■ Selected text
----
Then, by process of elimination, Option 2 must be the correct option – that is, it must be the only option that doesn’t work. But why? sat['Math'] - sat['Verbal'] is a Series containing the difference between each state’s "Math" and "Verbal" values, and .mean() computes the mean of these differences. The issue is that here, we don’t care about how different each state’s "Math" and "Verbal" values are; rather, we just care about the proportion of states with a bigger "Math" value than "Verbal" value. It could be the case that 90% of states have a larger "Math" value than "Verbal" value, but one state has such a big "Verbal" value that it makes the mean difference between "Math" and "Verbal" scores negative. (A property you’ll learn about in future probability courses is that this is equal to the difference in the mean "Math" value for all states and the mean "Verbal" value for all states – this is called the “linearity of expectation” – but you don’t need to know that to answer this question.)

Answer: \frac{2}{3}

An accuracy of \frac{5}{9} means that the model is such that out of 9 values, 5 are labeled correctly. By extension, this means that 4 out of 9 are not labeled correctly as 0 or 1.

Remember, RMSE is defined as

\text{RMSE} = \sqrt{\frac{1}{n} \sum_{i = 1}^n (y_i - H(x_i))^2}

where y_i represents the ith actual value and H(x_i) represents the ith prediction. Here, y_i is either 0 or 1 and $H(x_i) is also either 0 or 1. We’re told that \frac{5}{9} of the time, y_i and H(x_i) are the same; in those cases, (y_i - H(x_i))^2 = 0^2 = 0. We’re also told that \frac{4}{9} of the time, y_i and H(x_i) are different; in those cases, (y_i - H(x_i))^2 = 1. So,

\text{RMSE} = \sqrt{\frac{5}{9} \cdot 0 + \frac{4}{9} \cdot 1} = \sqrt{\frac{4}{9}} = \frac{2}{3}

Answer: Option 2

Since the accuracy of Classifier 1 is much higher on the dataset used to train it than the dataset it was tested on, it’s likely Classifer 1 overfit to the training set because it was too complex. To fix the issue, we need to decrease its complexity, so that it focuses on learning the general structure of the data in the training set and not too much on the random noise in the training set.

Answer: Option 1

Note that the columns of conf sum to 1 – 0.9 + 0.1 = 1, and 0.4 + 0.6 = 1. To create a Series with just the value 1, then, we need to sum the columns of conf, which we can do using conf.sum(axis=0). conf.sum(axis=1) would sum the rows of conf.
----
■ Excerpted data

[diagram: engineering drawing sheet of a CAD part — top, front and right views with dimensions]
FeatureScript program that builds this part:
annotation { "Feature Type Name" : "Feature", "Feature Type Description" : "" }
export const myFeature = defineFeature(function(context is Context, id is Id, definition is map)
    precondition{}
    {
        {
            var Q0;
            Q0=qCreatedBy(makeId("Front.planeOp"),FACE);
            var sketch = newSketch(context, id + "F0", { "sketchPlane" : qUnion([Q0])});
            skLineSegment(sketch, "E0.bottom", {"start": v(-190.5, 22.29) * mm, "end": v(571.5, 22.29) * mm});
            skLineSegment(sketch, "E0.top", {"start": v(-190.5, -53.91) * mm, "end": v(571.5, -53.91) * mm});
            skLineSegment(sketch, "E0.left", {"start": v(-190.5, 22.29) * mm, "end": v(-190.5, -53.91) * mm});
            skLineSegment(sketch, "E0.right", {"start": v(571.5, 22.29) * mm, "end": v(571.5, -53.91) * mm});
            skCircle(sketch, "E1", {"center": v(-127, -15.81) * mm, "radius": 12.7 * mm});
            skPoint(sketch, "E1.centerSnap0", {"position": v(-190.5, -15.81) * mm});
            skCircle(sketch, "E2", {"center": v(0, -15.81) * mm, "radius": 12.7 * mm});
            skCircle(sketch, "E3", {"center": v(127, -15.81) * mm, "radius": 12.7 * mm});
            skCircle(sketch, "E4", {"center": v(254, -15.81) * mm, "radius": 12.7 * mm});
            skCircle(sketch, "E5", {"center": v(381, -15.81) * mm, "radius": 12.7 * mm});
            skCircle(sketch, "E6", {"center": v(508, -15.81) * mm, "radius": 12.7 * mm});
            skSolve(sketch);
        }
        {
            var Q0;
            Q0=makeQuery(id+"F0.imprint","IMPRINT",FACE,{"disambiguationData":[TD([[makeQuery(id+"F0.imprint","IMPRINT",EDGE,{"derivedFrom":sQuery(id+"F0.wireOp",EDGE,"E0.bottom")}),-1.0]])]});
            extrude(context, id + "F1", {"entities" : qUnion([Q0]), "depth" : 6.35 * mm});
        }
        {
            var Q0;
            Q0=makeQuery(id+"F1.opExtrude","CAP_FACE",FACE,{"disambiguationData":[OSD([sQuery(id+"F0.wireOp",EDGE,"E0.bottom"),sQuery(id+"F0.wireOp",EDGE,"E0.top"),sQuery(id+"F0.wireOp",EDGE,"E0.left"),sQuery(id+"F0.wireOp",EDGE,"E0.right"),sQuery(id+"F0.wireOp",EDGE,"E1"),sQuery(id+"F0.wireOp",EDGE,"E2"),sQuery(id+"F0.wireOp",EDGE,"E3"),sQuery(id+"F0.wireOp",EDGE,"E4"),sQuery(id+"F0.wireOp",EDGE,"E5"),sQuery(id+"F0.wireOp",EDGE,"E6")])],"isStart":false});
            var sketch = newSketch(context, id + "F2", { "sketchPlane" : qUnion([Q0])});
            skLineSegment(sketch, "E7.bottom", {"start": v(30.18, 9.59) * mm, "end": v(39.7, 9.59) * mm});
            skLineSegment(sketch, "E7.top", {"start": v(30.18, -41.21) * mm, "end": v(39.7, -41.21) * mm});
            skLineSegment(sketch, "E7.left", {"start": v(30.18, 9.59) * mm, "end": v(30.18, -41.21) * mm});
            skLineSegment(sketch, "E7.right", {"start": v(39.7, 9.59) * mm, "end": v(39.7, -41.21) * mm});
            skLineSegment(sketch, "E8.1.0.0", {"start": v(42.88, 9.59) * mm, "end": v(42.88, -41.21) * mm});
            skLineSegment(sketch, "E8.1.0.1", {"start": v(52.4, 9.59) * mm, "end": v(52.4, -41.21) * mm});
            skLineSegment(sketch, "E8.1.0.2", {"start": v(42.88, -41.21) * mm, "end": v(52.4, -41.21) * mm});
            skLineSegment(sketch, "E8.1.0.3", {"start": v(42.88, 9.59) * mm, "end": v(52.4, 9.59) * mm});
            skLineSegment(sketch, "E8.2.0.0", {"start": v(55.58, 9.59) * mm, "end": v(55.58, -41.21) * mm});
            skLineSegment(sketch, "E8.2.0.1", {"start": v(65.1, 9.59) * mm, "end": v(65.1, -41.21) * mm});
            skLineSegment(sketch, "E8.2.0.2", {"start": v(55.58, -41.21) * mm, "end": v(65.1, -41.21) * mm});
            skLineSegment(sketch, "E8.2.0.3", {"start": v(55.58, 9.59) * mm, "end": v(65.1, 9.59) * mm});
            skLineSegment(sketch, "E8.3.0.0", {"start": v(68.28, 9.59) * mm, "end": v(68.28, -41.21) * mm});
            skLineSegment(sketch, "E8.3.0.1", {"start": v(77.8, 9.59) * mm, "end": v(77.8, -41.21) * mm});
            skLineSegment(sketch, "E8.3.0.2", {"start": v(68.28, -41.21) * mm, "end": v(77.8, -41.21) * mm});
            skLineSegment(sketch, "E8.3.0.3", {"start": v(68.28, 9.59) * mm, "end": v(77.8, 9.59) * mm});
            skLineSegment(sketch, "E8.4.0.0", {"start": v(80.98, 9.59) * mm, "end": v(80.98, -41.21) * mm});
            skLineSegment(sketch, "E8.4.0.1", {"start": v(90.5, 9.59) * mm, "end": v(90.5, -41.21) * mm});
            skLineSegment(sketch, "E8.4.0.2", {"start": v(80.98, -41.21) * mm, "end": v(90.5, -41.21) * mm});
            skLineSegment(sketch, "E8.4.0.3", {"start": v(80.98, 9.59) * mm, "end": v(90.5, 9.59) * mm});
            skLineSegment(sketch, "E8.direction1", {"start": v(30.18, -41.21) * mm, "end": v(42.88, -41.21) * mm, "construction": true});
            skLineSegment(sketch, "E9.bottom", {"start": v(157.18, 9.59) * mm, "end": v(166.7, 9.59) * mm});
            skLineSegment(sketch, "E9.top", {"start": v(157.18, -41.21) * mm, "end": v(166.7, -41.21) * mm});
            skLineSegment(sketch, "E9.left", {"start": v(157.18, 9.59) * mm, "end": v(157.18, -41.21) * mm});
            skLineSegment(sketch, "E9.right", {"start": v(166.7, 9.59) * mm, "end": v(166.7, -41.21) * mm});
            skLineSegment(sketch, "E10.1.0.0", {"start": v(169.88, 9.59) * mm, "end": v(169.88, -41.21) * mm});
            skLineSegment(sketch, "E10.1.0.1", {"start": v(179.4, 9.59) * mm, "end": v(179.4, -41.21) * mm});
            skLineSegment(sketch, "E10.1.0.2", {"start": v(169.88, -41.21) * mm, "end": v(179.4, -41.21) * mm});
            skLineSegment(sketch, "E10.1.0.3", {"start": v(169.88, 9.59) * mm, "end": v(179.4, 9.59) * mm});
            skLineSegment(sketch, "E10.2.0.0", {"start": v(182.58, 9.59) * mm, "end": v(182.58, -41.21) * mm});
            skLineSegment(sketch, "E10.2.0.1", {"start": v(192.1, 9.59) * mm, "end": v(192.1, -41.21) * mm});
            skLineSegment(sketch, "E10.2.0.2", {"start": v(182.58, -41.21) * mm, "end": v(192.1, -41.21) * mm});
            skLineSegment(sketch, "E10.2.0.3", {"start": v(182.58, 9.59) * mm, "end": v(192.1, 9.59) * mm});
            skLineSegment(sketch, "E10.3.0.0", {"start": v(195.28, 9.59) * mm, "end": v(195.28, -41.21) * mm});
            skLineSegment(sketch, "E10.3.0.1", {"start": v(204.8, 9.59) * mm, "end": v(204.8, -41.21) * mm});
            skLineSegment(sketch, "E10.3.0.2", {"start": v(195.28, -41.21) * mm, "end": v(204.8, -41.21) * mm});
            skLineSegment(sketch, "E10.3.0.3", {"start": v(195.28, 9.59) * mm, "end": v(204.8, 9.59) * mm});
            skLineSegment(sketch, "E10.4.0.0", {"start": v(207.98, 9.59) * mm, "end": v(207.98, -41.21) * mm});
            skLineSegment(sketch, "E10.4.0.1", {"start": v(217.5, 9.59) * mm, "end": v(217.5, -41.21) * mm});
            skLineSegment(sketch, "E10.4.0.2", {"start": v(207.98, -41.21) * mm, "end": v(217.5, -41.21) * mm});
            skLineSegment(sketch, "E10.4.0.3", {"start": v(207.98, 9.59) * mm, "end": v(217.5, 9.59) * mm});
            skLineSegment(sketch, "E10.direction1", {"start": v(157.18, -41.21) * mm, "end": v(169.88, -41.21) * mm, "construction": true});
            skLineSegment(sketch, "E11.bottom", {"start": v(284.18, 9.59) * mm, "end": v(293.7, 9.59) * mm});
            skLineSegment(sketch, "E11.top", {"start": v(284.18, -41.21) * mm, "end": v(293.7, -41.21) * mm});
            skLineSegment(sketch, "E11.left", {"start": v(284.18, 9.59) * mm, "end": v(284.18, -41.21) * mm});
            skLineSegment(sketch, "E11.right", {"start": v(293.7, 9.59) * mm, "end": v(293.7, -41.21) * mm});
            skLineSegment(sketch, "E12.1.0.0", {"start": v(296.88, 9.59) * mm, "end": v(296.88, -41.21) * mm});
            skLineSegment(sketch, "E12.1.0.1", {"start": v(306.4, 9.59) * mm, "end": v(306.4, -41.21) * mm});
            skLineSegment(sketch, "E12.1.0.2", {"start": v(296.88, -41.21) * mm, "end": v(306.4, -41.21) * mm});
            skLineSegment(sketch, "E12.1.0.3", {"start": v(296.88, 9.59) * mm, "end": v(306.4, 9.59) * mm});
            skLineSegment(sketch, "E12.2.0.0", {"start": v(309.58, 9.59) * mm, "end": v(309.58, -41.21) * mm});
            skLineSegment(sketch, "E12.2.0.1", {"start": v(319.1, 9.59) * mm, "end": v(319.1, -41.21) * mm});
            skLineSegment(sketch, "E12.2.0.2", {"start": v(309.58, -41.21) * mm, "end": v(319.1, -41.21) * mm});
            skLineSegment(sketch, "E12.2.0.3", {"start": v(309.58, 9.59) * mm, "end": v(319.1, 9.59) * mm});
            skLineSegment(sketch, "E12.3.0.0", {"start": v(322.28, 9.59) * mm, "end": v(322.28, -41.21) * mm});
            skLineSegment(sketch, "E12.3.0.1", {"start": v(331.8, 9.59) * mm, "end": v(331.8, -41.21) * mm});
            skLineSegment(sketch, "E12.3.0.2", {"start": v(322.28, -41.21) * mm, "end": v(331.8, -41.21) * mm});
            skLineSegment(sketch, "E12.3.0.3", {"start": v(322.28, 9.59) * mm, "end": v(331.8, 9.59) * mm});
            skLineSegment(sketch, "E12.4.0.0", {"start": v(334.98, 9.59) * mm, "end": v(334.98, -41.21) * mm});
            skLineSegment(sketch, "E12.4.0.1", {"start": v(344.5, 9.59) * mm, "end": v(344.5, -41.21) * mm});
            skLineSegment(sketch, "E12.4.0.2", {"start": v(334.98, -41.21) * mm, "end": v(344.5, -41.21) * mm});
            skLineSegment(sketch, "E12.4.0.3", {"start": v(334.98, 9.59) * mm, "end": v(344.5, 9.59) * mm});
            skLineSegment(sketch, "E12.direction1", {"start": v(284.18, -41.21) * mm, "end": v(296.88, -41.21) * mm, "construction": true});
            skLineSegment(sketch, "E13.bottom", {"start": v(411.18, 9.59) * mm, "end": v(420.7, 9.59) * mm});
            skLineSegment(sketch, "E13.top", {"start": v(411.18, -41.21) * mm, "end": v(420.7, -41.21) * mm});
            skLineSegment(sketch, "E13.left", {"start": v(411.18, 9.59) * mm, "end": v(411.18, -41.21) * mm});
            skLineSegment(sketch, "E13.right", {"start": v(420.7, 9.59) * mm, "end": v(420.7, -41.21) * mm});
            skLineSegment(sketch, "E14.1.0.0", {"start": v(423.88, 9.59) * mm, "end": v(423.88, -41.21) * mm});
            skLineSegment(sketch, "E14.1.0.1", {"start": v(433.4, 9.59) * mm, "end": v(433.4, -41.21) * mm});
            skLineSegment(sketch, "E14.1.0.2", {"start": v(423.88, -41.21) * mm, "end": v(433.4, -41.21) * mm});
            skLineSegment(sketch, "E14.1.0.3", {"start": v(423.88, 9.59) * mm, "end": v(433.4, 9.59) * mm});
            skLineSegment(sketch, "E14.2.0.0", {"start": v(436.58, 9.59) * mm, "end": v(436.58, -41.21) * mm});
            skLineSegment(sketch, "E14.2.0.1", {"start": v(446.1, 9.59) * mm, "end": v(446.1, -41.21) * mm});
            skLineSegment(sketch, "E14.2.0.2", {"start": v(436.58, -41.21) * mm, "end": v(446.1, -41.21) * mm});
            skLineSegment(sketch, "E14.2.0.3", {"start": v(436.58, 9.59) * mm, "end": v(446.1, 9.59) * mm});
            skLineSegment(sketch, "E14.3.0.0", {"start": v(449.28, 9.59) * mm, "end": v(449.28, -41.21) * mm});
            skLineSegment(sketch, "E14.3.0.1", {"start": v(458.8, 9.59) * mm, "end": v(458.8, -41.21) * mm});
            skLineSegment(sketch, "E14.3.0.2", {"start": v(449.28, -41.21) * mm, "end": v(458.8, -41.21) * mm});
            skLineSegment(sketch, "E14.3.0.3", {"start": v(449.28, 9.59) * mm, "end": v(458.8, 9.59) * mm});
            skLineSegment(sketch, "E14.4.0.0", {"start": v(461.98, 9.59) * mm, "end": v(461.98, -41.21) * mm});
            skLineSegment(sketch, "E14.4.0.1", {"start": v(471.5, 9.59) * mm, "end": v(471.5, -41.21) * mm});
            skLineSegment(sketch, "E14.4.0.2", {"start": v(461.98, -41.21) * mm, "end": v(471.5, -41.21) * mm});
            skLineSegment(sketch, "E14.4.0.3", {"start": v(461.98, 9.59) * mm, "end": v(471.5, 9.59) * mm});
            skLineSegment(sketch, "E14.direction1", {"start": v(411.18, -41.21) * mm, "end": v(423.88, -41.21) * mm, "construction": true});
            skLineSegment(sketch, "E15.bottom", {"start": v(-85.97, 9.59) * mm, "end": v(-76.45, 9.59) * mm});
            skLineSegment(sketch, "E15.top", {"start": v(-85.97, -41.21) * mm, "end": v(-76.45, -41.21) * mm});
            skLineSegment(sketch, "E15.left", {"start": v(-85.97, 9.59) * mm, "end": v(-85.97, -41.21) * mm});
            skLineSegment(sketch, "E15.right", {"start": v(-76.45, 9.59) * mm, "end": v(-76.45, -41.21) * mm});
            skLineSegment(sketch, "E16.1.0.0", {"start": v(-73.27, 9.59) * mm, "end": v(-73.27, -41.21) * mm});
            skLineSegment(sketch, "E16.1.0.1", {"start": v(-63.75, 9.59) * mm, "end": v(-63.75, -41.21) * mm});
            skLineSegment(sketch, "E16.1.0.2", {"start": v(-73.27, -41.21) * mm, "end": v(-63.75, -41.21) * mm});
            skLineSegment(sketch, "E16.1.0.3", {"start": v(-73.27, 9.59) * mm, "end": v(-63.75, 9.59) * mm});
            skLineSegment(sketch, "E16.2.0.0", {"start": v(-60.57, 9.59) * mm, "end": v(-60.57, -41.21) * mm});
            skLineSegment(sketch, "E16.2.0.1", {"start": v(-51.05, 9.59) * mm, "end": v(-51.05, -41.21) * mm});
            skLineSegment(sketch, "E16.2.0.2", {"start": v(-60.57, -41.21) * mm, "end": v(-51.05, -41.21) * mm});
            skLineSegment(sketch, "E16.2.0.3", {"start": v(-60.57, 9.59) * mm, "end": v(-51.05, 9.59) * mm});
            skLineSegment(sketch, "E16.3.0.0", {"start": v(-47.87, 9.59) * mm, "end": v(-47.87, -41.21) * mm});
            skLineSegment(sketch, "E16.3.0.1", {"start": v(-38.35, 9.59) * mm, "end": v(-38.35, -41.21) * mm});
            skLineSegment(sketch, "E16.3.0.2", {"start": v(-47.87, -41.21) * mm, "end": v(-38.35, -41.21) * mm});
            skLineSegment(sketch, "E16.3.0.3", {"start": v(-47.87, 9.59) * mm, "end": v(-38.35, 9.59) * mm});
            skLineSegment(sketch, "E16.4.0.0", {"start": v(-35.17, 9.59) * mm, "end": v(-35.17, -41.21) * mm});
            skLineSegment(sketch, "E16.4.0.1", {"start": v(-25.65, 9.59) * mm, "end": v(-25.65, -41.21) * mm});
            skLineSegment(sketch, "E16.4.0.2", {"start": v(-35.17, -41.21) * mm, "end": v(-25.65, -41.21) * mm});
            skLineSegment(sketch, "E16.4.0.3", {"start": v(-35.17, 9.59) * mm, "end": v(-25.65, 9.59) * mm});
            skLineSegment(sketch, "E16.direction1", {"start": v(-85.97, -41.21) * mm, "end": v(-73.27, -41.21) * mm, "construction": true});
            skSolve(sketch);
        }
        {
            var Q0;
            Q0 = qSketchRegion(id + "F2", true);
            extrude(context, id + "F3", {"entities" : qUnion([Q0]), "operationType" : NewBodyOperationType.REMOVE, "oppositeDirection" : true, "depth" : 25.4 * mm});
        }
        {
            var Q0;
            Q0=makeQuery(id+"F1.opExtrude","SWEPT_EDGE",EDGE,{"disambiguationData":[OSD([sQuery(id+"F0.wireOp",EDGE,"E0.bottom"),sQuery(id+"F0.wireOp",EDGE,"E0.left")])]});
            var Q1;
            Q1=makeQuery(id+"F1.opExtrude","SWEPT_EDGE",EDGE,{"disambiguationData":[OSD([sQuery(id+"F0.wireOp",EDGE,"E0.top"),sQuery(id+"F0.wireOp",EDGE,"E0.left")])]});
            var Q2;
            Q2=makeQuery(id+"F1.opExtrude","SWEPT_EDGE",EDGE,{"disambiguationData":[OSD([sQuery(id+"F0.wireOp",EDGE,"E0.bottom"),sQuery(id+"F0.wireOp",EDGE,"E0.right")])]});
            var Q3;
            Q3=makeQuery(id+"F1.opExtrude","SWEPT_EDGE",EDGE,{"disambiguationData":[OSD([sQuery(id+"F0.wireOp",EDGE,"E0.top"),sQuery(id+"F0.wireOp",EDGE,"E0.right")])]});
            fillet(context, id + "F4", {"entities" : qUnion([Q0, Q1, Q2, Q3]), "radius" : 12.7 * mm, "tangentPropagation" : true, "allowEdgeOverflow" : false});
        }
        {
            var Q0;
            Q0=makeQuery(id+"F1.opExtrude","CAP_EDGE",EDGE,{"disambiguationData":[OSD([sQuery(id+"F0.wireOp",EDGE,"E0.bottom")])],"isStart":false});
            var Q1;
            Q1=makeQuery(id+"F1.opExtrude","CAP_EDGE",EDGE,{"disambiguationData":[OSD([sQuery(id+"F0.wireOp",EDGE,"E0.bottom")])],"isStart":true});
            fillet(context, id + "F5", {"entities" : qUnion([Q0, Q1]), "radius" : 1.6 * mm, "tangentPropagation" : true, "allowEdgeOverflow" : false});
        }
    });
----
■ Your objective
Could you continue the worked exam answers on SAT scores, RMSE and classifier accuracy, picking up right after their last sentence?

■ Result
Answer: recall

The number 0.6 appears in the bottom-right corner of conf. Since conf is column-normalized, the value 0.6 represents the proportion of values in the second column that were predicted to be 1. The second column contains values that were actually 1, so 0.6 is really the proportion of values that were actually 1 that were predicted to be 1, that is, \frac{\text{actually 1 and predicted 1}}{\text{actually 1}}. This is the definition of recall!

If you’d like to think in terms of true positives, etc., then remember that: - True Positives (TP) are values that were actually 1 and were predicted to be 1. - True Negatives (TN) are values that were actually 0 and were predicted to be 0. - False Positives (FP) are values that were actually 0 and were predicted to be 1. - False Negatives (FN) are values that were actually 1 and were predicted to be 0.

Recall is \frac{\text{TP}}{\text{TP} + \text{FN}}.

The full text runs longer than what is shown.